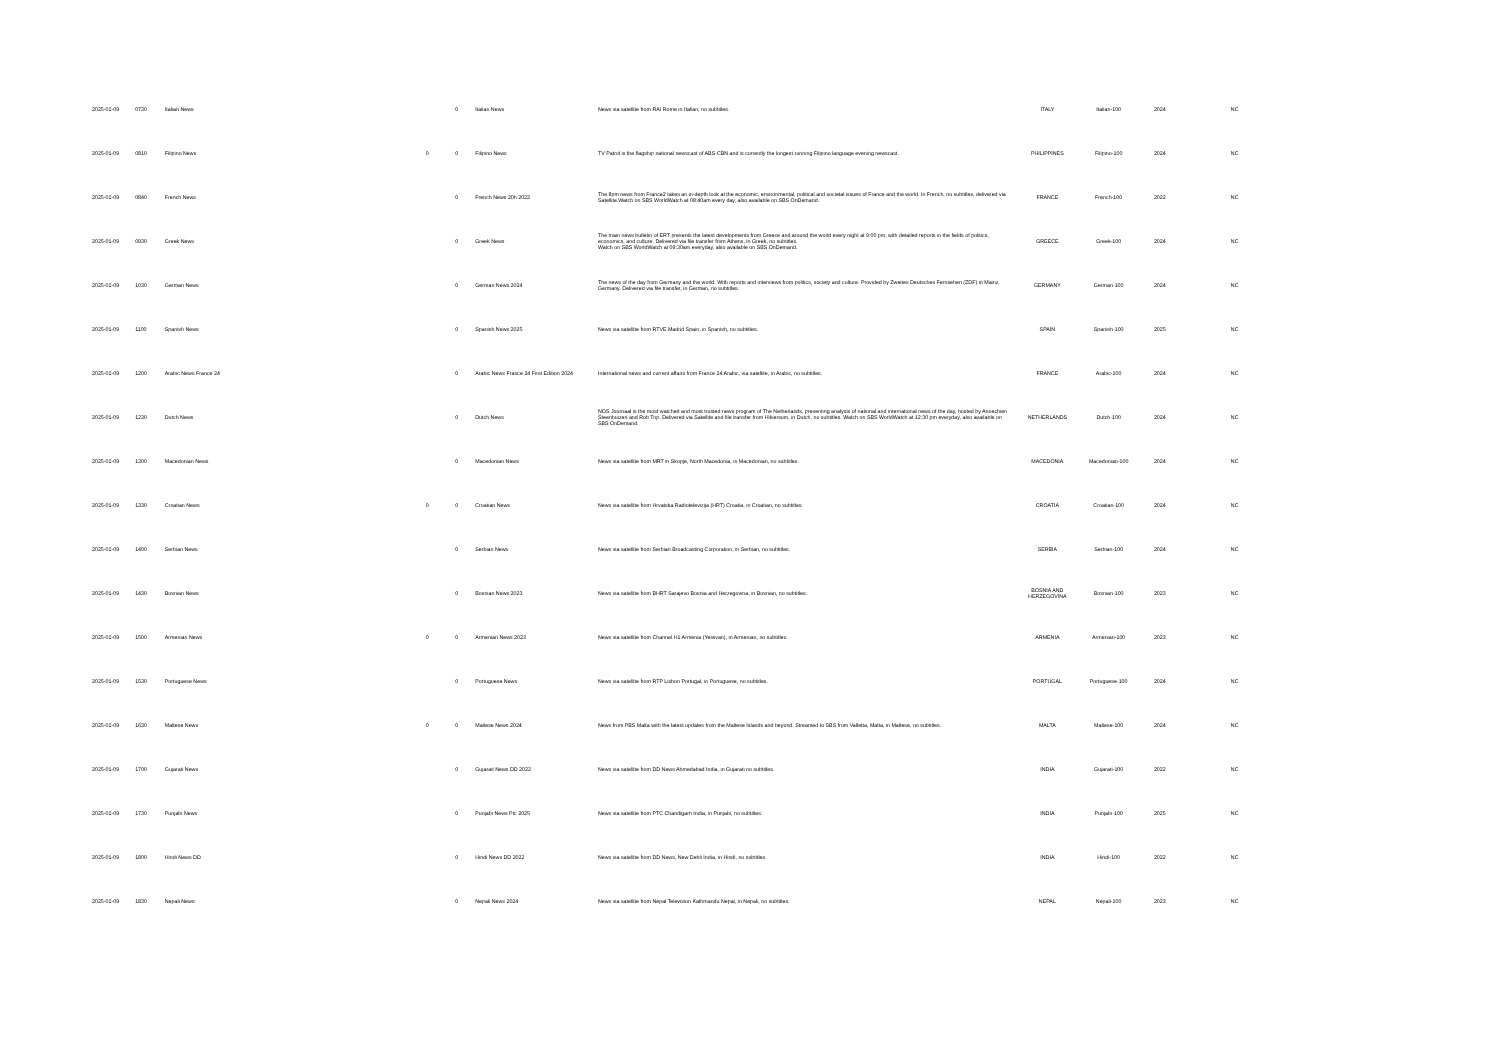| 2025-01-09 | 0730 | Italian News | | 0 | Italian News | News via satellite from RAI Rome in Italian, no subtitles. | ITALY | Italian-100 | 2024 | NC |
| 2025-01-09 | 0810 | Filipino News | 0 | 0 | Filipino News | TV Patrol is the flagship national newscast of ABS-CBN and is currently the longest-running Filipino language evening newscast. | PHILIPPINES | Filipino-100 | 2024 | NC |
| 2025-01-09 | 0840 | French News | | 0 | French News 20h 2022 | The 8pm news from France2 takes an in-depth look at the economic, environmental, political and societal issues of France and the world. In French, no subtitles, delivered via Satellite.Watch on SBS WorldWatch at 08:40am every day, also available on SBS OnDemand. | FRANCE | French-100 | 2022 | NC |
| 2025-01-09 | 0930 | Greek News | | 0 | Greek News | The main news bulletin of ERT presents the latest developments from Greece and around the world every night at 9:00 pm, with detailed reports in the fields of politics, economics, and culture. Delivered via file transfer from Athens, in Greek, no subtitles. Watch on SBS WorldWatch at 09:30am everyday, also available on SBS OnDemand. | GREECE | Greek-100 | 2024 | NC |
| 2025-01-09 | 1030 | German News | | 0 | German News 2024 | The news of the day from Germany and the world. With reports and interviews from politics, society and culture. Provided by Zweites Deutsches Fernsehen (ZDF) in Mainz, Germany. Delivered via file transfer, in German, no subtitles. | GERMANY | German-100 | 2024 | NC |
| 2025-01-09 | 1100 | Spanish News | | 0 | Spanish News 2025 | News via satellite from RTVE Madrid Spain, in Spanish, no subtitles. | SPAIN | Spanish-100 | 2025 | NC |
| 2025-01-09 | 1200 | Arabic News France 24 | | 0 | Arabic News France 24 First Edition 2024 | International news and current affairs from France 24 Arabic, via satellite, in Arabic, no subtitles. | FRANCE | Arabic-100 | 2024 | NC |
| 2025-01-09 | 1230 | Dutch News | | 0 | Dutch News | NOS Journaal is the most watched and most trusted news program of The Netherlands, presenting analysis of national and international news of the day, hosted by Annechien Steenhuizen and Rob Trip. Delivered via Satellite and file transfer from Hilversum, in Dutch, no subtitles. Watch on SBS WorldWatch at 12:30 pm everyday, also available on SBS OnDemand. | NETHERLANDS | Dutch-100 | 2024 | NC |
| 2025-01-09 | 1300 | Macedonian News | | 0 | Macedonian News | News via satellite from MRT in Skopje, North Macedonia, in Macedonian, no subtitles. | MACEDONIA | Macedonian-100 | 2024 | NC |
| 2025-01-09 | 1330 | Croatian News | 0 | 0 | Croatian News | News via satellite from Hrvatska Radiotelevizija (HRT) Croatia, in Croatian, no subtitles. | CROATIA | Croatian-100 | 2024 | NC |
| 2025-01-09 | 1400 | Serbian News | | 0 | Serbian News | News via satellite from Serbian Broadcasting Corporation, in Serbian, no subtitles. | SERBIA | Serbian-100 | 2024 | NC |
| 2025-01-09 | 1430 | Bosnian News | | 0 | Bosnian News 2023 | News via satellite from BHRT Sarajevo Bosnia and Herzegovina, in Bosnian, no subtitles. | BOSNIA AND HERZEGOVINA | Bosnian-100 | 2023 | NC |
| 2025-01-09 | 1500 | Armenian News | 0 | 0 | Armenian News 2023 | News via satellite from Channel H1 Armenia (Yerevan), in Armenian, no subtitles. | ARMENIA | Armenian-100 | 2023 | NC |
| 2025-01-09 | 1530 | Portuguese News | | 0 | Portuguese News | News via satellite from RTP Lisbon Portugal, in Portuguese, no subtitles. | PORTUGAL | Portuguese-100 | 2024 | NC |
| 2025-01-09 | 1630 | Maltese News | 0 | 0 | Maltese News 2024 | News from PBS Malta with the latest updates from the Maltese Islands and beyond. Streamed to SBS from Valletta, Malta, in Maltese, no subtitles. | MALTA | Maltese-100 | 2024 | NC |
| 2025-01-09 | 1700 | Gujarati News | | 0 | Gujarati News DD 2022 | News via satellite from DD News Ahmedabad India, in Gujarati no subtitles. | INDIA | Gujarati-100 | 2022 | NC |
| 2025-01-09 | 1730 | Punjabi News | | 0 | Punjabi News Ptc 2025 | News via satellite from PTC Chandigarh India, in Punjabi, no subtitles. | INDIA | Punjabi-100 | 2025 | NC |
| 2025-01-09 | 1800 | Hindi News DD | | 0 | Hindi News DD 2022 | News via satellite from DD News, New Dehli India, in Hindi, no subtitles. | INDIA | Hindi-100 | 2022 | NC |
| 2025-01-09 | 1830 | Nepali News | | 0 | Nepali News 2024 | News via satellite from Nepal Television Kathmandu Nepal, in Nepali, no subtitles. | NEPAL | Nepali-100 | 2023 | NC |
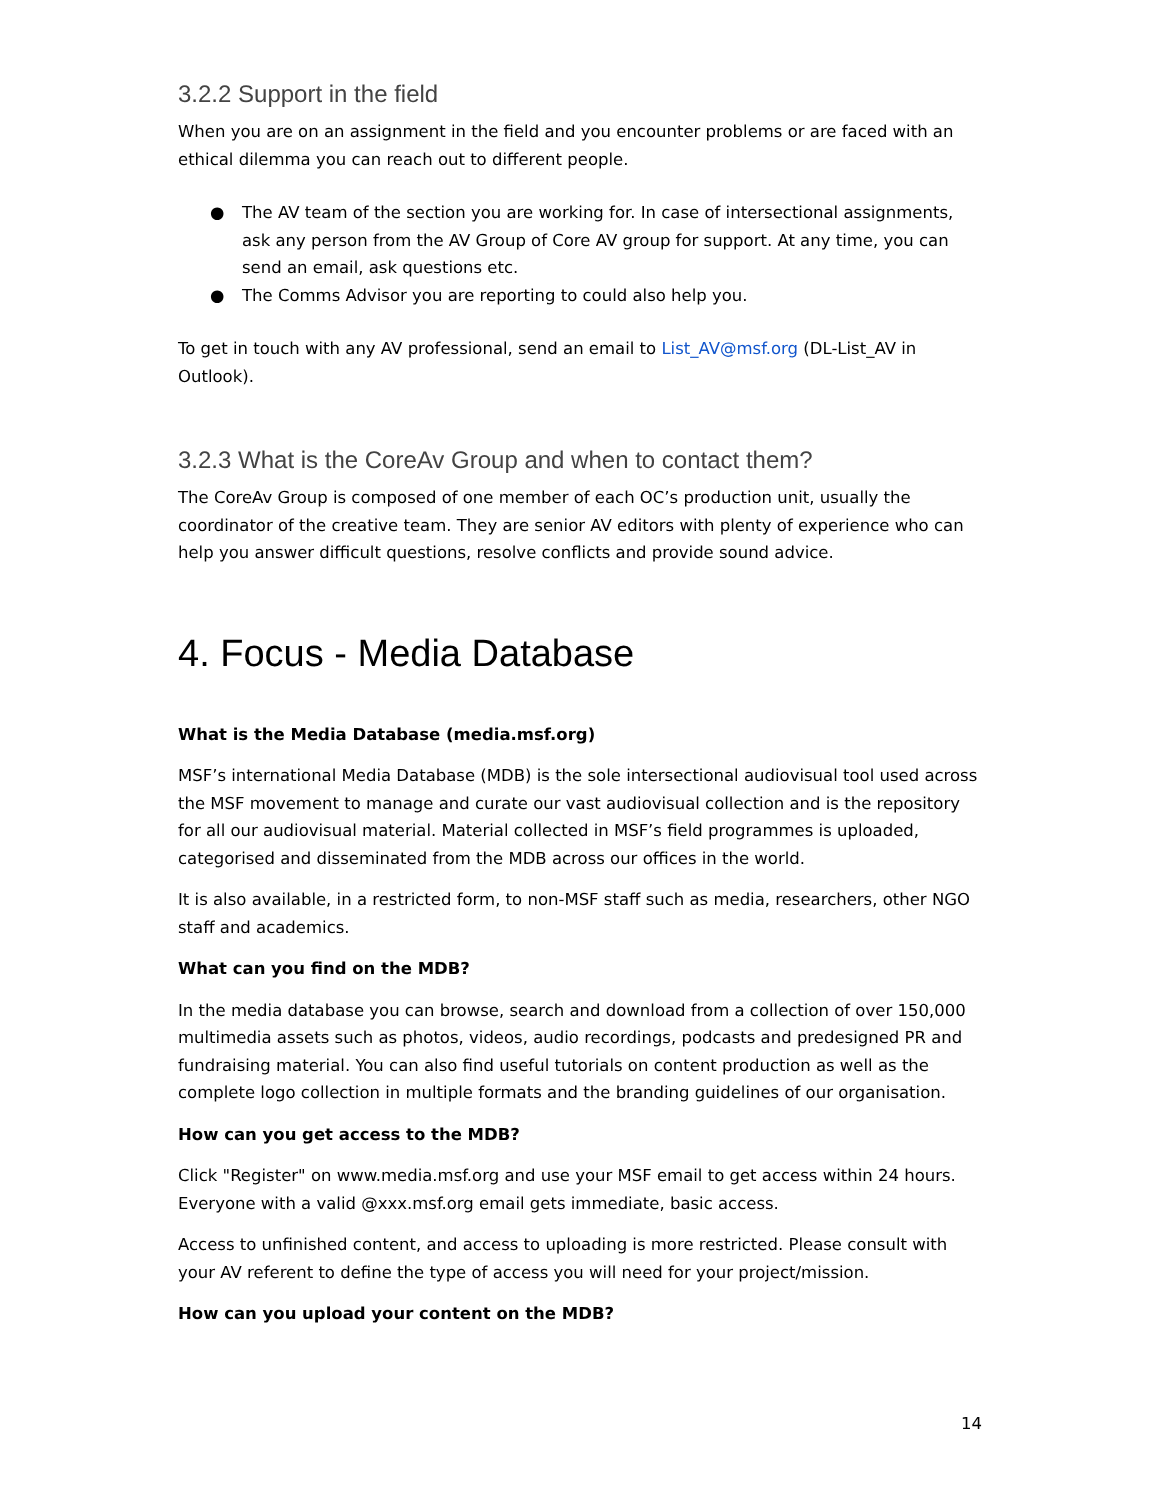3.2.2 Support in the field
When you are on an assignment in the field and you encounter problems or are faced with an ethical dilemma you can reach out to different people.
● The AV team of the section you are working for. In case of intersectional assignments, ask any person from the AV Group of Core AV group for support. At any time, you can send an email, ask questions etc.
● The Comms Advisor you are reporting to could also help you.
To get in touch with any AV professional, send an email to List_AV@msf.org (DL-List_AV in Outlook).
3.2.3 What is the CoreAv Group and when to contact them?
The CoreAv Group is composed of one member of each OC’s production unit, usually the coordinator of the creative team. They are senior AV editors with plenty of experience who can help you answer difficult questions, resolve conflicts and provide sound advice.
4. Focus - Media Database
What is the Media Database (media.msf.org)
MSF’s international Media Database (MDB) is the sole intersectional audiovisual tool used across the MSF movement to manage and curate our vast audiovisual collection and is the repository for all our audiovisual material. Material collected in MSF’s field programmes is uploaded, categorised and disseminated from the MDB across our offices in the world.
It is also available, in a restricted form, to non-MSF staff such as media, researchers, other NGO staff and academics.
What can you find on the MDB?
In the media database you can browse, search and download from a collection of over 150,000 multimedia assets such as photos, videos, audio recordings, podcasts and predesigned PR and fundraising material. You can also find useful tutorials on content production as well as the complete logo collection in multiple formats and the branding guidelines of our organisation.
How can you get access to the MDB?
Click "Register" on www.media.msf.org and use your MSF email to get access within 24 hours. Everyone with a valid @xxx.msf.org email gets immediate, basic access.
Access to unfinished content, and access to uploading is more restricted. Please consult with your AV referent to define the type of access you will need for your project/mission.
How can you upload your content on the MDB?
14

§ **HOW TO COMPLETE THIS TASK**:
Reproduce exactly the stretch of the material above that starts at the line with "French-100 | 2022 | NC |" and ends at the line with "Arabic-100 | 2024 | NC |", both included, and nothing else.

§ **TASK RESPONSE**:
| 2025-01-09 | 0840 | French News | | 0 | French News 20h 2022 | The 8pm news from France2 takes an in-depth look at the economic, environmental, political and societal issues of France and the world. In French, no subtitles, delivered via Satellite.Watch on SBS WorldWatch at 08:40am every day, also available on SBS OnDemand. | FRANCE | French-100 | 2022 | NC |
| 2025-01-09 | 0930 | Greek News | | 0 | Greek News | The main news bulletin of ERT presents the latest developments from Greece and around the world every night at 9:00 pm, with detailed reports in the fields of politics, economics, and culture. Delivered via file transfer from Athens, in Greek, no subtitles. Watch on SBS WorldWatch at 09:30am everyday, also available on SBS OnDemand. | GREECE | Greek-100 | 2024 | NC |
| 2025-01-09 | 1030 | German News | | 0 | German News 2024 | The news of the day from Germany and the world. With reports and interviews from politics, society and culture. Provided by Zweites Deutsches Fernsehen (ZDF) in Mainz, Germany. Delivered via file transfer, in German, no subtitles. | GERMANY | German-100 | 2024 | NC |
| 2025-01-09 | 1100 | Spanish News | | 0 | Spanish News 2025 | News via satellite from RTVE Madrid Spain, in Spanish, no subtitles. | SPAIN | Spanish-100 | 2025 | NC |
| 2025-01-09 | 1200 | Arabic News France 24 | | 0 | Arabic News France 24 First Edition 2024 | International news and current affairs from France 24 Arabic, via satellite, in Arabic, no subtitles. | FRANCE | Arabic-100 | 2024 | NC |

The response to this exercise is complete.